I’ve actually had to do hair transplants or rebuild sideburns, rebuild temple hairs, rebuild all these bad areas with hair transplants, for people that have had bad scarring there. So my scars are typically very hard to see even close range. The next principle is the tragus, which is the area that like, if I said, please close your ears from the loud noise. You’re going to press on that little piece in front of your ear, canal and closes in that tragus, has to be really thin down so that the area looks natural as a nice divot that goes down. I’m going to do a separate podcast on male facelift incisions, which does follow almost all these principles with a few exceptions, which I have to elaborate on as a separate discussion, but for the sake of a universal concept, this podcast really applies to both women and men with, again, those exceptions, which I’ll discuss for men.
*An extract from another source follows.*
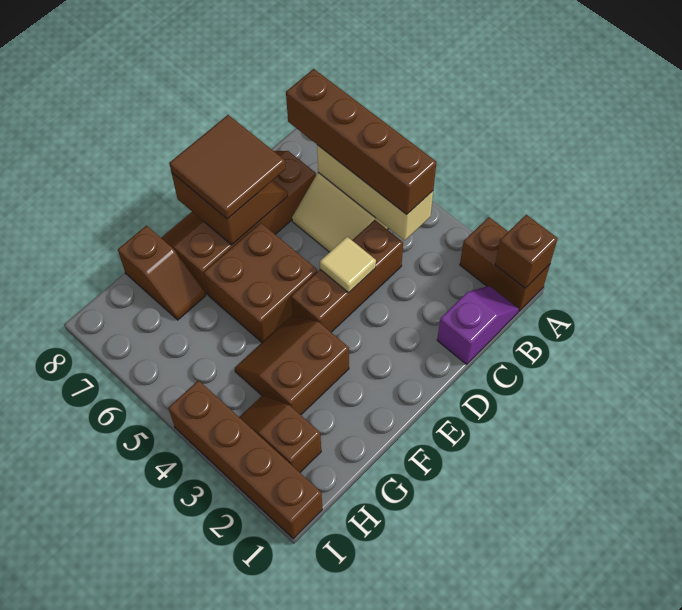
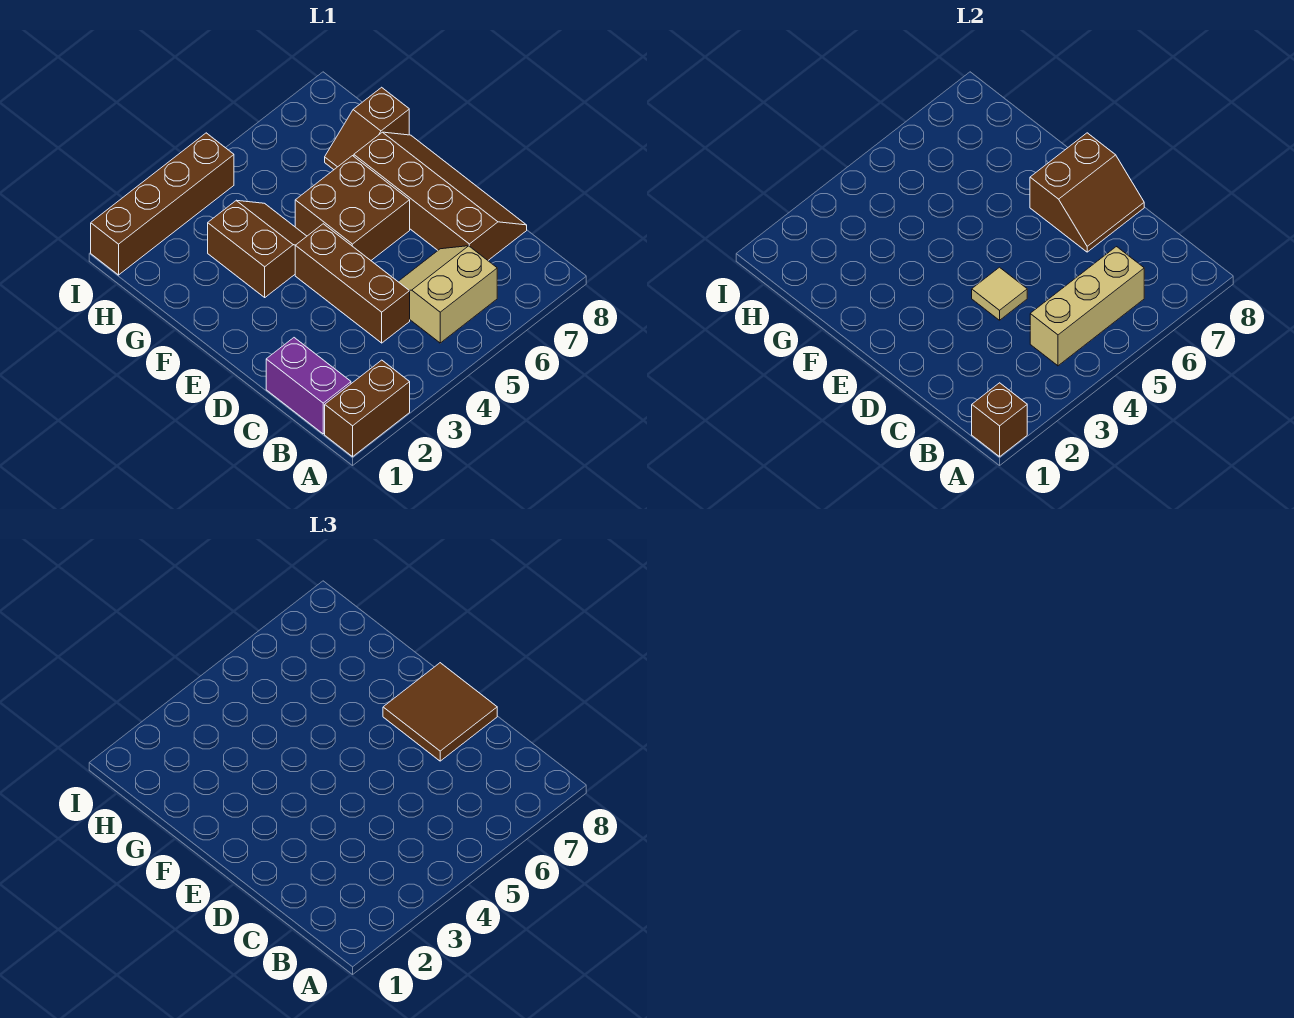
purple 1x2 slope [437,286,519,364] -> purple 1x2 brick [266,338,351,434]
brown 1x4 brick [286,69,436,215] -> none
brown 1x2 slope [239,396,321,472] -> none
And if you understand all those principles, you get really good results. So what I’ve heard from the lady yesterday that was talking to me said, why don’t you make really super, super short incisions? First, I don’t need to because these incisions heal well, but the real reason is I have all this extra skin that’s has to go somewhere. If your incision is too short, the skin will bunch on naturally. So you have to get rid of this extra skin, but in a way that doesn’t cause bad scarring, it doesn’t cause hair loss. You really have to understand that you can’t just make these little tiny incisions, unless you’re doing a crappy lift where they’re not getting a really good result. So you need to make the incisions long enough that you’re actually taking away all those, taking away all that extra skin that you don’t need in a way that’s evenly distributed. So I hope this short podcast on understanding facelift incisions that are universal in nature, help you understand how you can create really difficult to see, or almost impossible to see close range scarring.